Lo so,. Supero sempre tutto io. Sono sempre stato un uomo pieno di rimorsi. Soltanto con la ex moglie, con cui ha mantenuto un bellissimo rapporto riesce ad alleviare il suo dolore. Hudson apparentemente cinico egoista introverso è un uomo fragile che perduto …, l’amore, l’onore, non gli è rimasto che il dovere.

E cosa è il dovere? E basta il dovere? E tutte le altre cose che si era impegnato a fare?
Non lo sa neppure lui e nessun’ altro.

 

 

In mare

Dopo aver recensito Bimini e Cuba, scrivo la mia opinione sul terzo volume dal titolo “In mare”.

Il protagonista sempre lui, Thomas Hudson, lo scenario il mare, trama diversa, finale tragico, sorprendente come i primi due precedenti.

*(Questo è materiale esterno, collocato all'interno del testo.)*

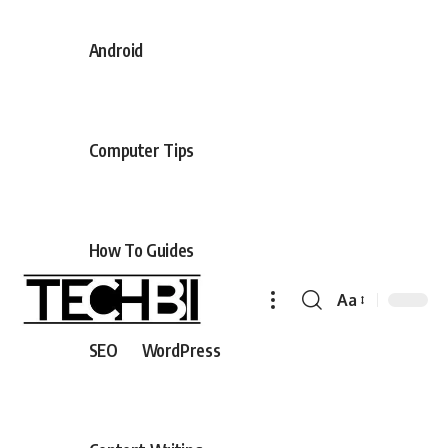
Android
Computer Tips
How To Guides
Aa
SEO
WordPress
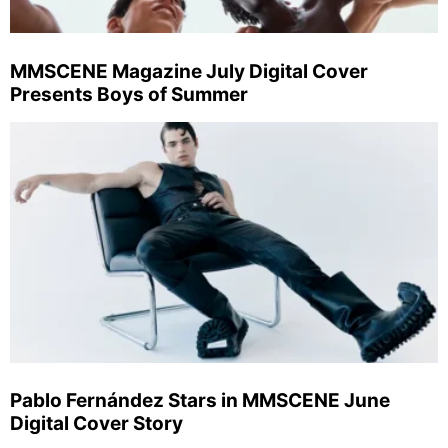
MMSCENE Magazine July Digital Cover
Presents Boys of Summer
Pablo Fernández Stars in MMSCENE June
Digital Cover Story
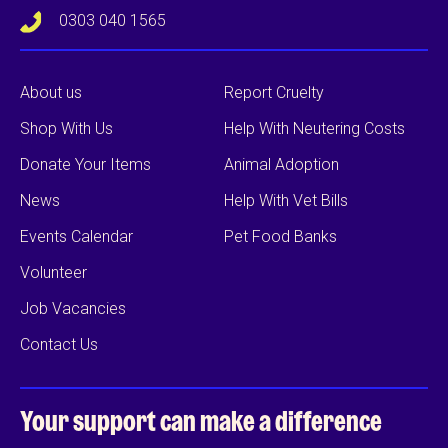
0303 040 1565
About us
Report Cruelty
Shop With Us
Help With Neutering Costs
Donate Your Items
Animal Adoption
News
Help With Vet Bills
Events Calendar
Pet Food Banks
Volunteer
Job Vacancies
Contact Us
Your support can
make a difference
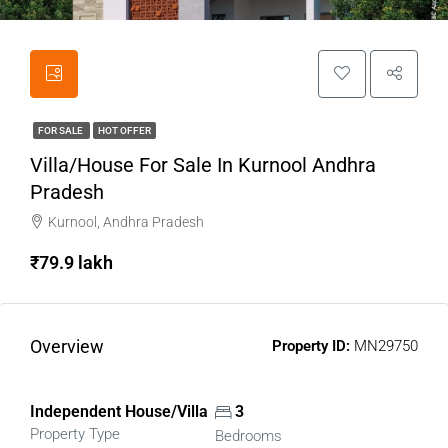
FOR SALE
HOT OFFER
Villa/House For Sale In Kurnool Andhra
Pradesh
Kurnool, Andhra Pradesh
₹79.9 lakh
Overview
Property ID:
MN29750
Independent House/Villa
3
Property Type
Bedrooms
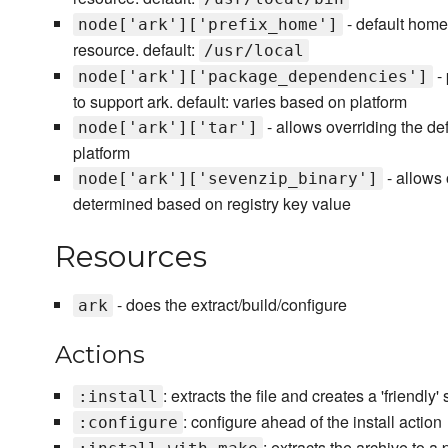
- default home 
node['ark']['prefix_home']
resource. default:
/usr/local
- 
node['ark']['package_dependencies']
to support ark. default: varies based on platform
- allows overriding the def
node['ark']['tar']
platform
- allows 
node['ark']['sevenzip_binary']
determined based on registry key value
Resources
- does the extract/build/configure
ark
Actions
: extracts the file and creates a 'friendly
:install
: configure ahead of the install action
:configure
: extracts the archive to a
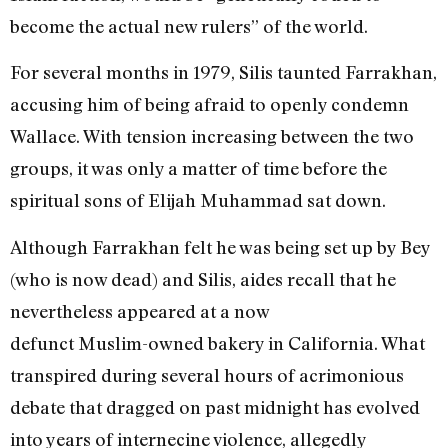
become the actual new rulers” of the world.
For several months in 1979, Silis taunted Farrakhan,
accusing him of being afraid to openly condemn
Wallace. With tension increasing between the two
groups, it was only a matter of time before the
spiritual sons of Elijah Muhammad sat down.
Although Farrakhan felt he was being set up by Bey
(who is now dead) and Silis, aides recall that he
nevertheless appeared at a now
defunct Muslim-owned bakery in California. What
transpired during several hours of acrimonious
debate that dragged on past midnight has evolved
into years of internecine violence, allegedly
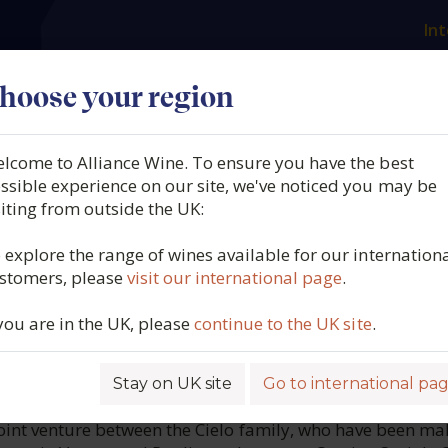
Int
es
Our producers
What we offer
About us
N
hoose your region
lcome to Alliance Wine. To ensure you have the best
Terra, Casa Defra Valpolicel
ssible experience on our site, we've noticed you may be
siting from outside the UK:
 DOC Venezie, Italy, 2021
 explore the range of wines available for our internation
stomers, please
visit our international page
.
3919
 you are in the UK, please
continue to the UK site
.
Stay on UK site
Go to international pa
ROFILE
 joint venture between the Cielo family, who have been ma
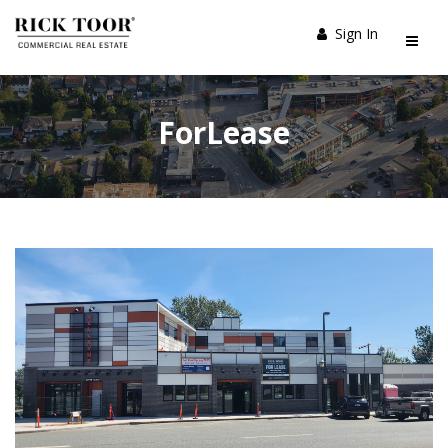
Sign In
ForLease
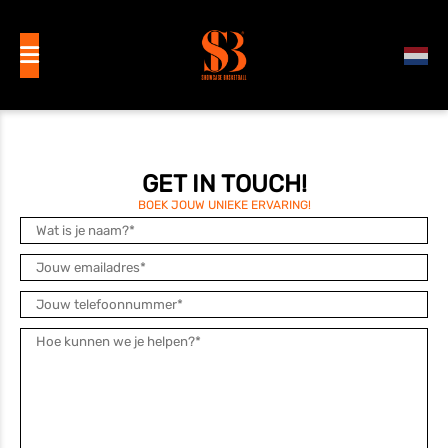
GET IN TOUCH!
BOEK JOUW UNIEKE ERVARING!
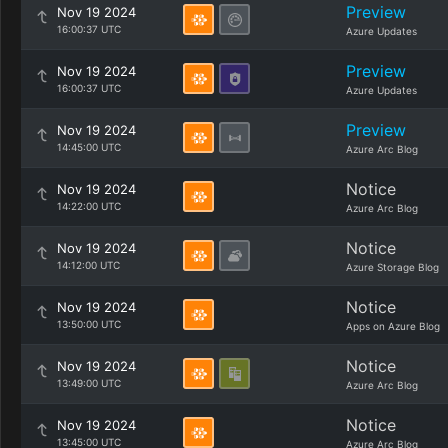
Preview
Nov 19 2024
16:00:37 UTC
Azure Updates
Preview
Nov 19 2024
16:00:37 UTC
Azure Updates
Preview
Nov 19 2024
14:45:00 UTC
Azure Arc Blog
Notice
Nov 19 2024
14:22:00 UTC
Azure Arc Blog
Notice
Nov 19 2024
14:12:00 UTC
Azure Storage Blog
Notice
Nov 19 2024
13:50:00 UTC
Apps on Azure Blog
Notice
Nov 19 2024
13:49:00 UTC
Azure Arc Blog
Notice
Nov 19 2024
13:45:00 UTC
Azure Arc Blog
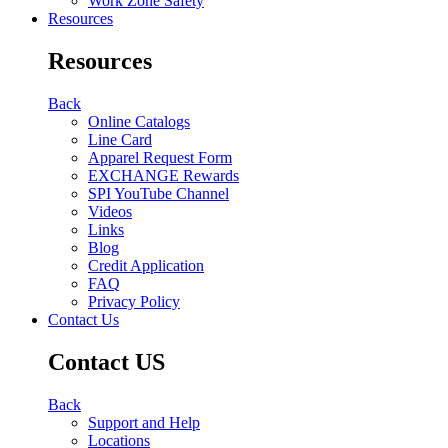
Work Zone Safety
Resources
Resources
Back
Online Catalogs
Line Card
Apparel Request Form
EXCHANGE Rewards
SPI YouTube Channel
Videos
Links
Blog
Credit Application
FAQ
Privacy Policy
Contact Us
Contact US
Back
Support and Help
Locations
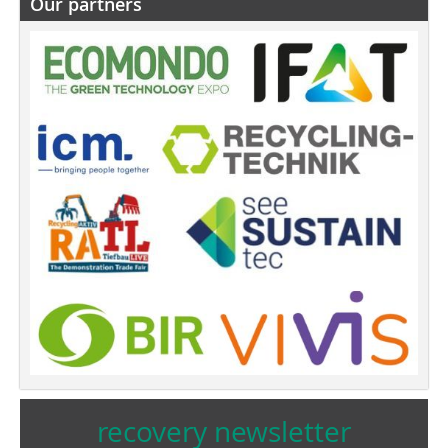
Our partners
recovery newsletter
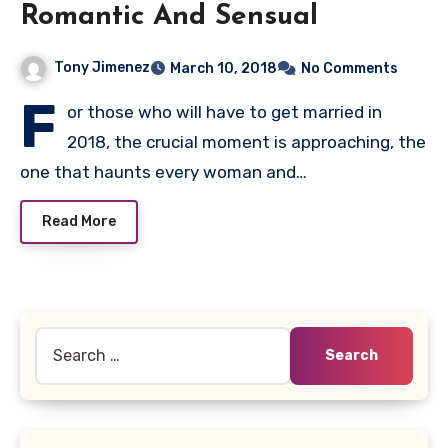
Romantic And Sensual
Tony Jimenez
March 10, 2018
No Comments
F
or those who will have to get married in
2018, the crucial moment is approaching, the
one that haunts every woman and…
Read More
Search
for:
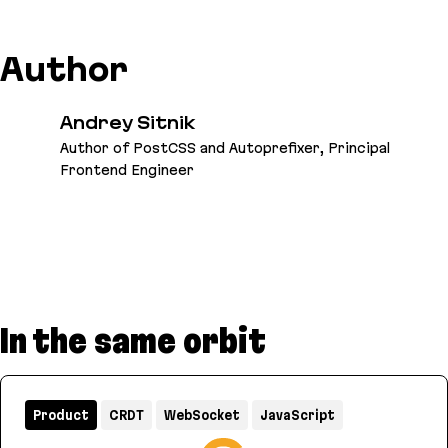
Author
Andrey Sitnik
Author of PostCSS and Autoprefixer, Principal
Frontend Engineer
In the same orbit
Product
CRDT
WebSocket
JavaScript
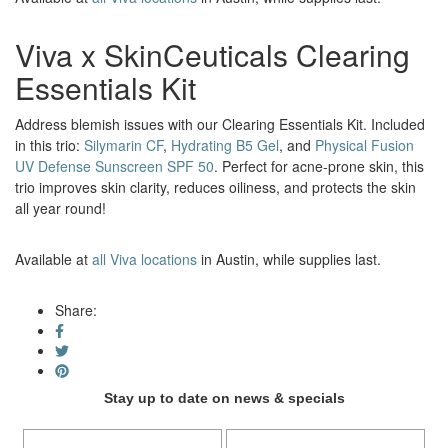
Viva x SkinCeuticals Clearing
Essentials Kit
Address blemish issues with our Clearing Essentials Kit. Included
in this trio:
Silymarin CF
,
Hydrating B5 Gel
, and
Physical Fusion
UV Defense Sunscreen SPF 50
. Perfect for acne-prone skin, this
trio improves skin clarity, reduces oiliness, and protects the skin
all year round!
Available at
all Viva locations
in Austin, while supplies last.
Share:
Stay up to date on news & specials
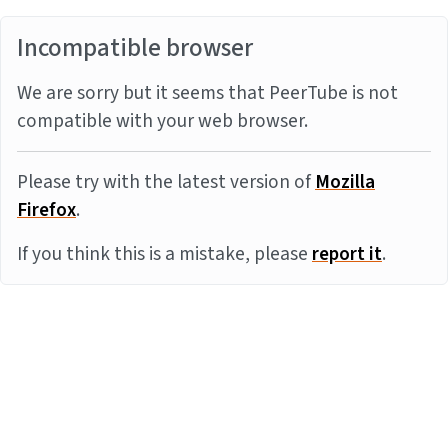
Incompatible browser
We are sorry but it seems that PeerTube is not
compatible with your web browser.
Please try with the latest version of
Mozilla
Firefox
.
If you think this is a mistake, please
report it
.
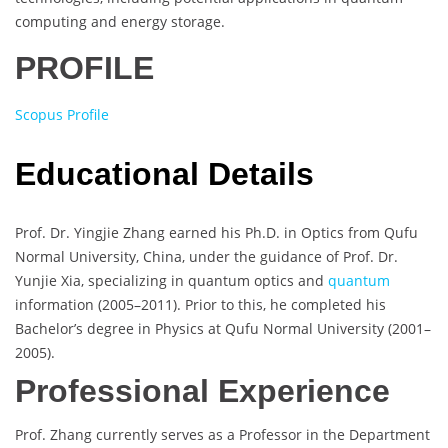
computing and energy storage.
PROFILE
Scopus Profile
Educational Details
Prof. Dr. Yingjie Zhang earned his Ph.D. in Optics from Qufu
Normal University, China, under the guidance of Prof. Dr.
Yunjie Xia, specializing in quantum optics and
quantum
information (2005–2011). Prior to this, he completed his
Bachelor’s degree in Physics at Qufu Normal University (2001–
2005).
Professional Experience
Prof. Zhang currently serves as a Professor in the Department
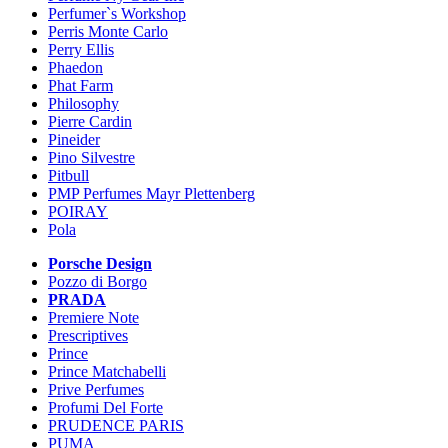
Perfumer`s Workshop
Perris Monte Carlo
Perry Ellis
Phaedon
Phat Farm
Philosophy
Pierre Cardin
Pineider
Pino Silvestre
Pitbull
PMP Perfumes Mayr Plettenberg
POIRAY
Pola
Porsche Design
Pozzo di Borgo
PRADA
Premiere Note
Prescriptives
Prince
Prince Matchabelli
Prive Perfumes
Profumi Del Forte
PRUDENCE PARIS
PUMA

Durante la Seconda guerra mondiale, un branco di sommergibili tedeschi U-Boot si spinge fino alle coste degli Stati Uniti occidentale per affondare nevi nemiche. Un sommergibile viene affondato e i superstiti naufragano su un’isola nei pressi di Cuba. Compito di Hudson e del suo equipaggio, a bordo di uno yacht opportunamente attrezzato per la missione, è quello di dare la caccia ai tedeschi.

 

 

Vado oltre la trama per scoprire un Hudson/Hemingway con una proprietà di linguaggio marinaresco sorprendente, tra correnti, venti, osservazione quasi maniacale della flora e della fauna al fine di scoprire il nemico, giocando sul fattore sorpresa.

Già il mare, non i tedeschi, Hudson e il suo equipaggio sono i veri protagonisti del racconto.
Il rapporto tra l’uomo e il mare sviluppato in modo antropologico, il mare sempre mediato dalle esigenze che l’uomo vorrà soddisfare. Il mare come limite, che poi sono i limiti dell’uomo, uomo consapevole che il mare non si può dominare, ma anche il mare è ben delimitato circoscritto, fino a una certa profondità. Hemingway penso, avrà letto l’Iliade, il Viaggio di Odisseo, i Ciclopi, il superamento delle colonne d’Ercole.

Il mare come andare oltre il limite e ricerca della conoscenza. Metafora, comparazione terrena. Mare fonte di vita e di morte, liquido amniotico, dove rifugiarsi nei momenti bui della vita. Considerando nello stesso tempo con un pensiero tutti i morti nel mare nostrum.